Het Jodenvonder
Over de Reest liggen verschillende vonders, oude bruggetjes, die er voor zorgden dat de mensen van beide zijden van de Reest vroeger contact met elkaar konden hebben. Een van de vonders draagt de merkwaardige naam Jodenvonder. Deze naam zou zijn ontstaan nadat een Joodse marskramer hier in de Reest was verdronken.

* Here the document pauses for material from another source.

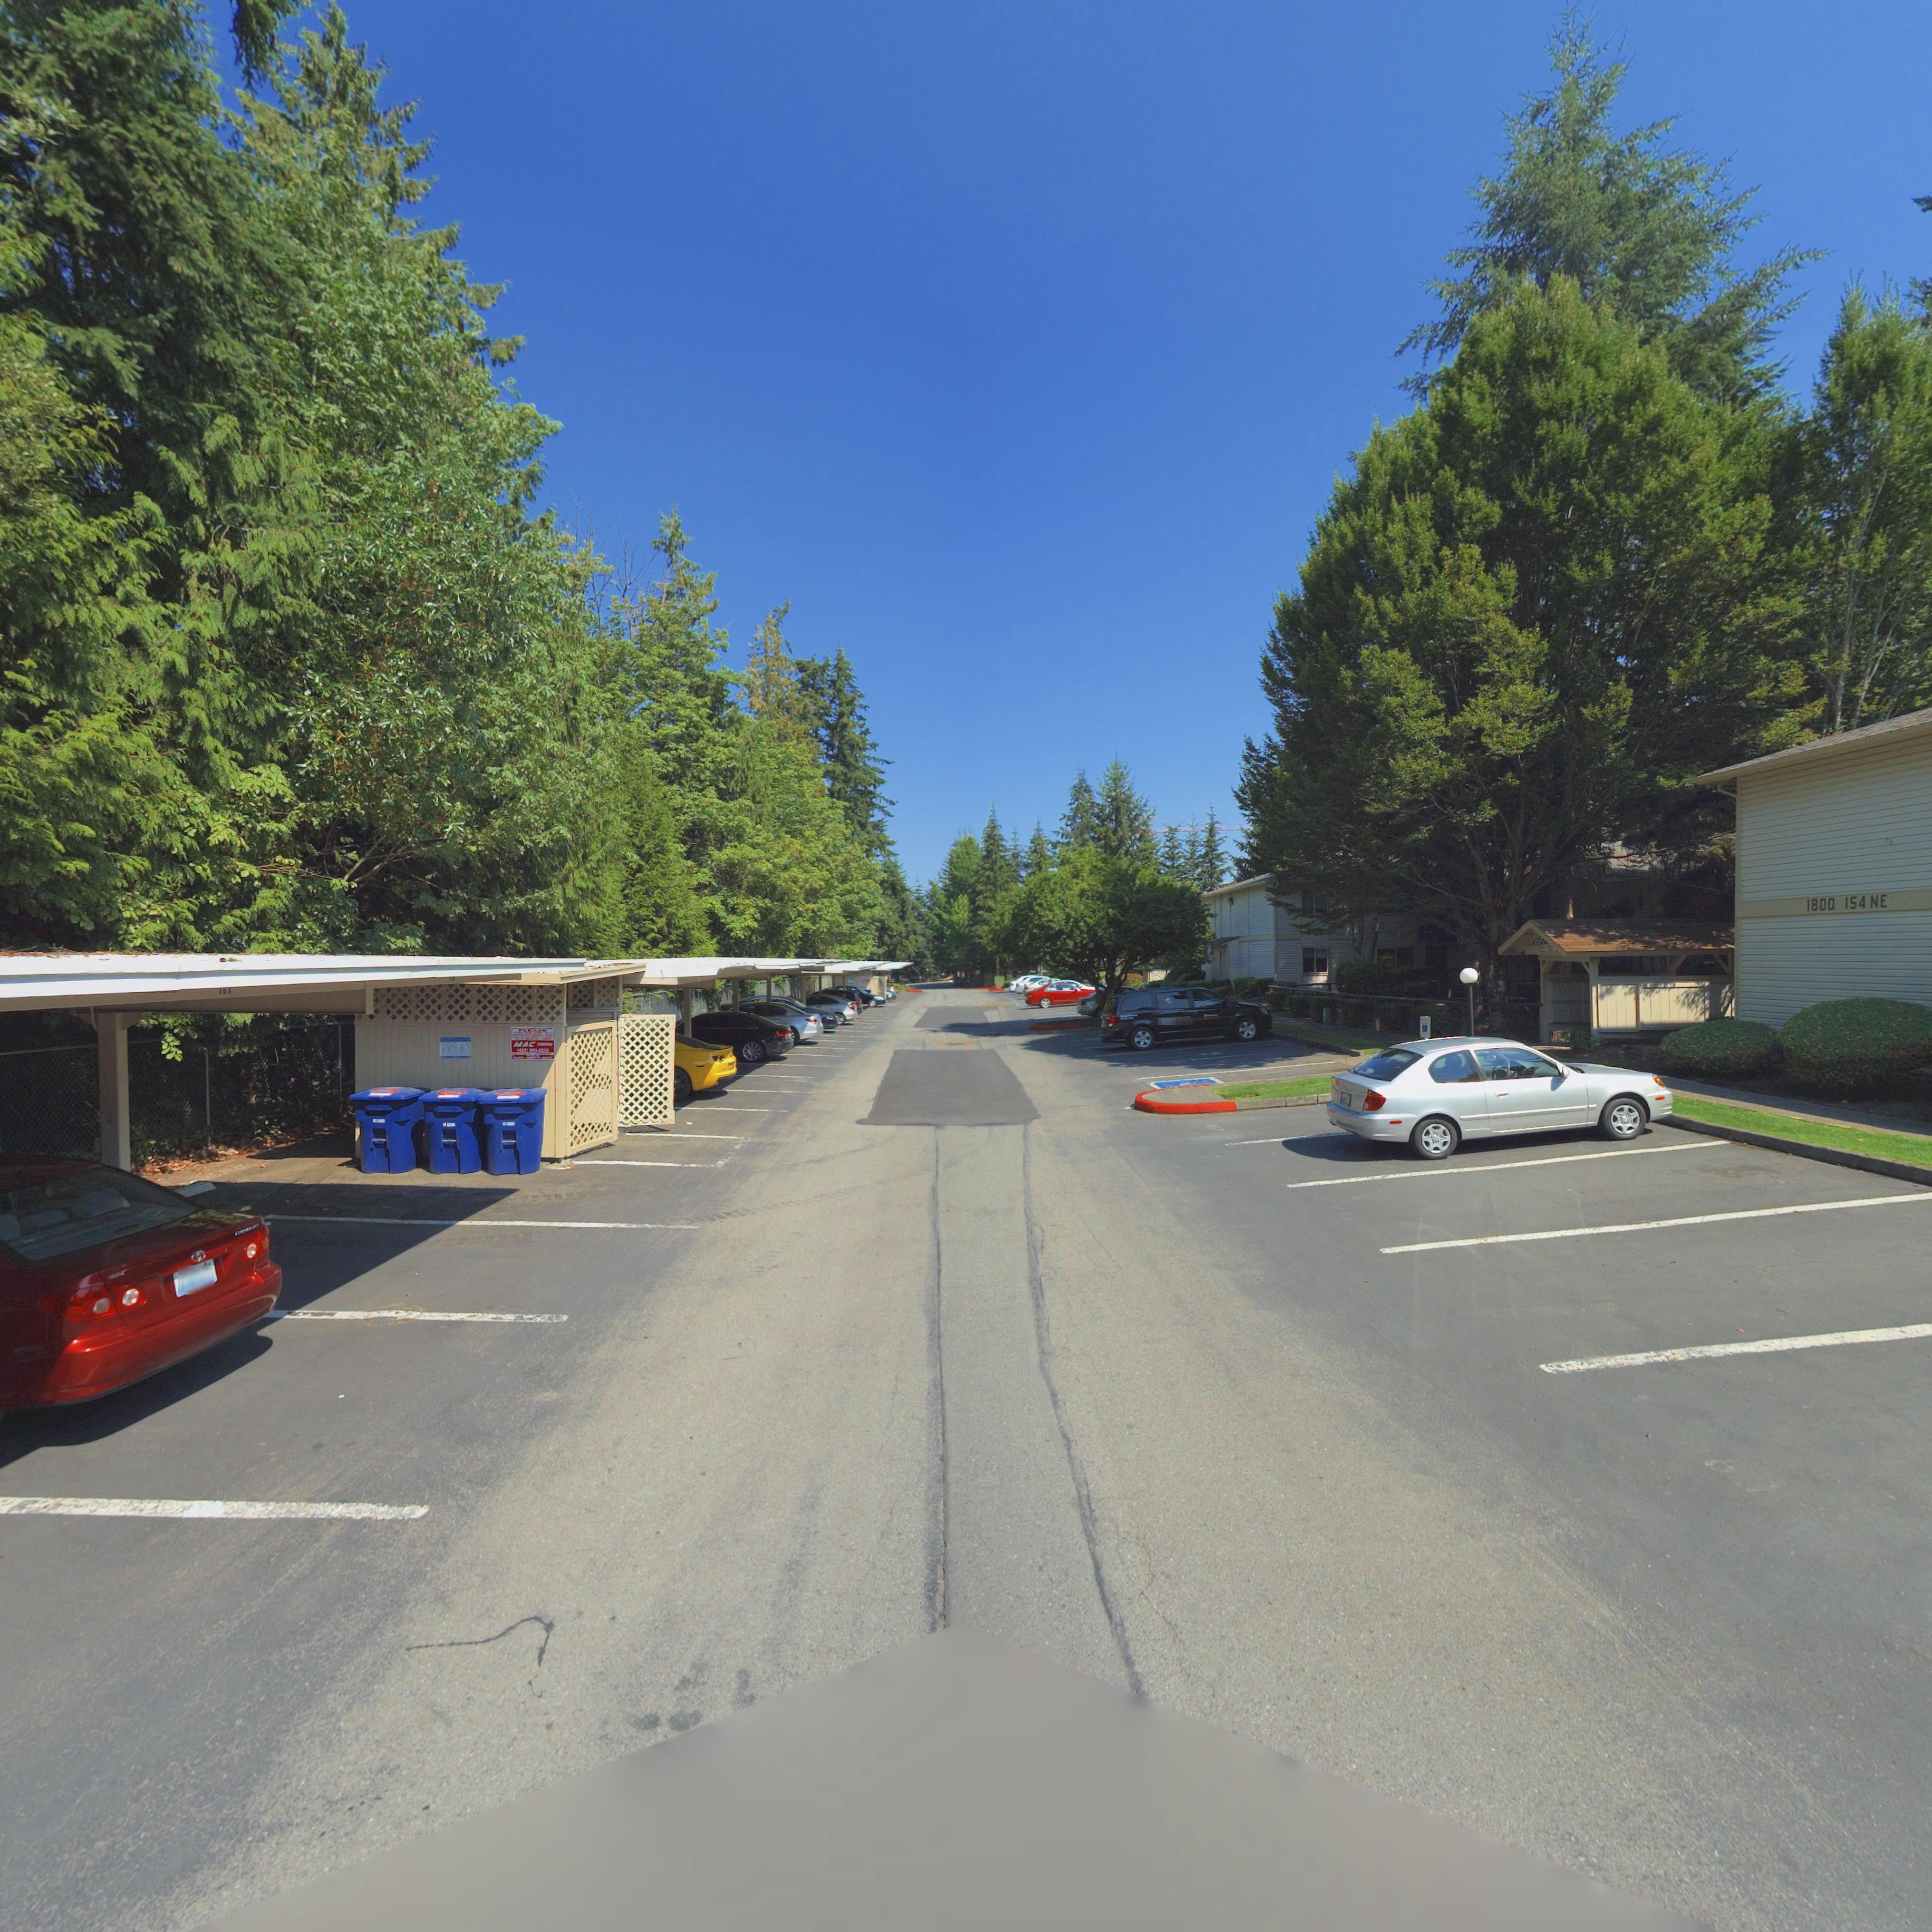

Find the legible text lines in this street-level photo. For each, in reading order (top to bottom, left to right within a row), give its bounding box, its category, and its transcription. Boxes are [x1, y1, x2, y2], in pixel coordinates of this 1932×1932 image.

[1806, 893, 1888, 911] StreetNumber: 1800 154 NE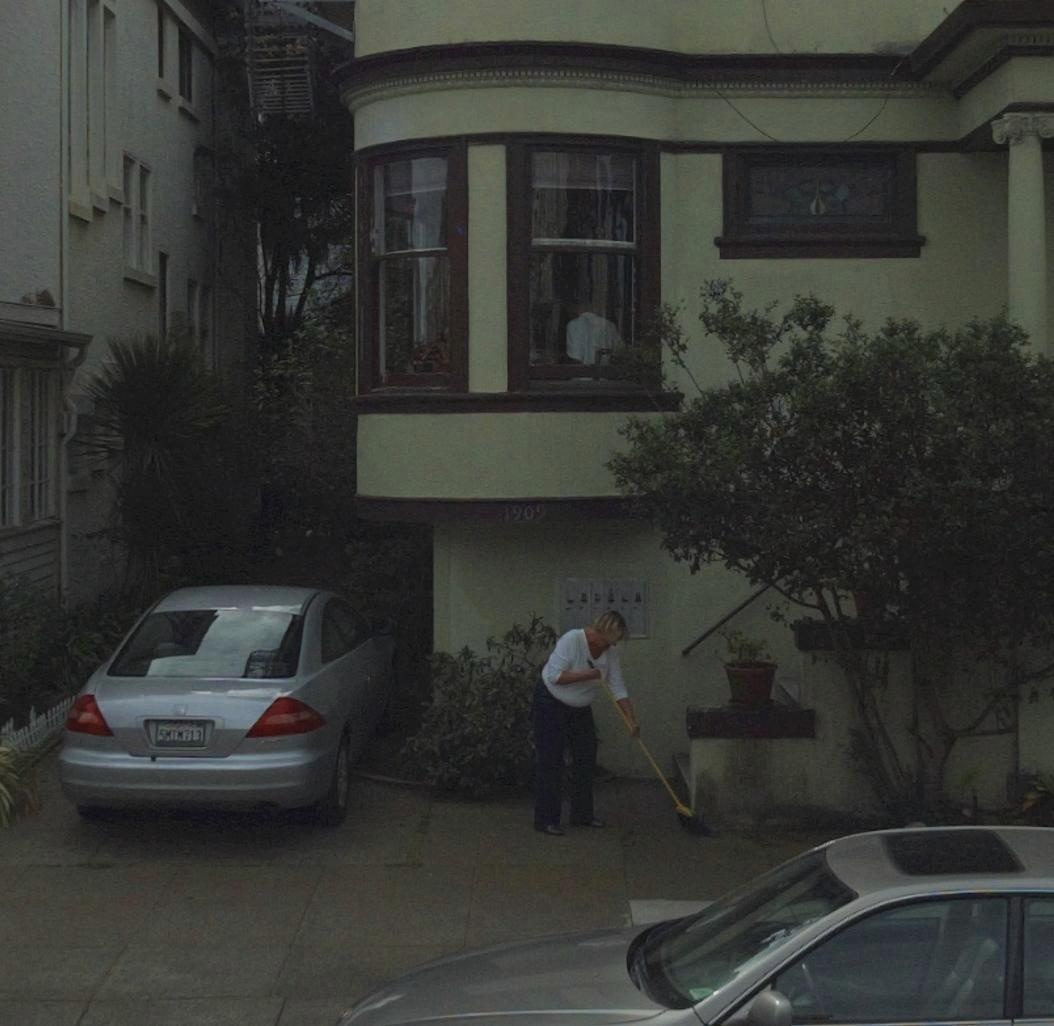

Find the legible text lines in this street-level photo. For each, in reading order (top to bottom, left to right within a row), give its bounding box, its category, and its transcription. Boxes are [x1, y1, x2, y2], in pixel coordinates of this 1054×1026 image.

Deze marskramer had een gammel huisje in Zuidwolde als thuisbasis. Van daaruit trok hij alle kanten op om zijn koopwaar aan de man te brengen. De koopwaar bestond meestal uit garen, borstels, brandknopen, elastiek en spelden. Abraham was een graag geziene gast op de vaak afgelegen boerderijen. Hij had altijd wel spannende verhalen, roddels en nieuwtjes uit de verre omtrek. Op een koude novemberdag wil hij van Zuidwolde naar Dedemsvaart zien te komen. Onderweg eet en drinkt hij bij boer Drogt meer dan goed voor hem is. Enigszins aangeschoten vervolgt hij zijn tocht over het zandpad naar de Reest. Daar moet hij een vonder over. Het bruggetje is niet echt in goede staat, maar onze marskramer maakt zich geen zorgen, want hij kent de zwakke plekken als geen ander. Hij stapt op de door de regen spekglad geworden planken van het vonder, glijdt plotseling uit en valt in het woest kolkende water van de Reest. Door het ijzige water is hij meteen ontnuchterd en roept om hulp. Maar helaas niemand hoort hem in dit afgelegen gebied De mand op zijn rug trekt hem al snel naar beneden en Abraham verdrinkt zonder dat iemand er ook maar iets van merkt. Deze trieste gebeurtenis is er dus de reden van dat het vonder over de Reest tot vandaag de dag Jodenvonder heet.